Заложив руки в карманы, Сун отвернулся и сделал несколько неторопливых шагов в сторону террасы. Постояв какое-то время совершенно неподвижно, он взглянул на часы — пылеводонепроницаемый «Лонжин» в стальном корпусе был у него уже около пятнадцати лет. Прежний владелец часов, капитан Глостерширского полка, погиб на допросе так же отважно, как и все остальные, кто побывал в руках у Суна. Он очень дорожил часами — как памятью, а не как трофеем.
Внезапно обернувшись, Сун коротко отдал приказание.
— Евгений. Свет. Везде.
Рюмин едва успел распробовать пиво.
— Везде?
— Да. То, что невозможно скрыть, следует выставить напоказ. К нам приближаются остальные участники нашего маленького торжества.

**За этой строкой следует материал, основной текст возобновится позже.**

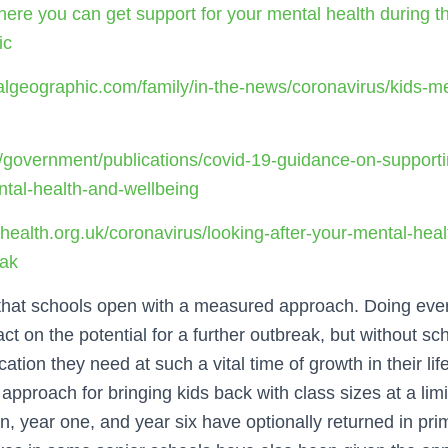
here you can get support for your mental health during t
ic
algeographic.com/family/in-the-news/coronavirus/kids-me
/government/publications/covid-19-guidance-on-supporti
tal-health-and-wellbeing
health.org.uk/coronavirus/looking-after-your-mental-heal
eak
al that schools open with a measured approach. Doing ever
t on the potential for a further outbreak, but without sc
ation they need at such a vital time of growth in their life
pproach for bringing kids back with class sizes at a limit
n, year one, and year six have optionally returned in pr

Почти у самой вершины холма, возвышавшегося над домом на безымянном островке, под низкорослой смоковницей лежали двое мужчин. Они видели, как терраса и якорная стоянка осветились ярким огнем. Со стороны моря медленным ходом приближалась моторная лодка: мужчины молча и неподвижно ждали, пока она пришвартуется. До их слуха слабо доносился смех и возгласы приветствия. На берег сошли трое — один из них явно нуждался в помощи, двое других, спрыгнув, тут же оказались в объятиях вышедших из дома женщин. Слуга возился с чемоданами; наконец вся компания скрылась в доме. Лодка с легким стрекотом отошла от причала и взяла курс на запад, чтобы, обогнув остров, встать на якорь на общей стоянке, которая находилась посередине вогнутой стороны Вракониса.
Один из мужчин, дежуривших на склоне холма, посмотрел на своего товарища и подал ему знак раскрытой ладонью. Они оба поднялись и продолжили свое утомительное и бесплодное патрулирование. Им предстояло проверить еще одиннадцать точек.
Сун Лян-дан сидел и внимательно разглядывал троих новоприбывших. Он молчал.
Наконец террорист с черными волосами, тот самый, что тридцать часов назад следил за переездом Бонда из Саннингдэйла в Куортердек, открыл рот.
— Бонд, — начал было он, но горло его вдруг пересохло, и он закашлялся. — Бонд ушел от нас в Англии.
Сун кивнул, однако его лицо по-прежнему было бесстрастным.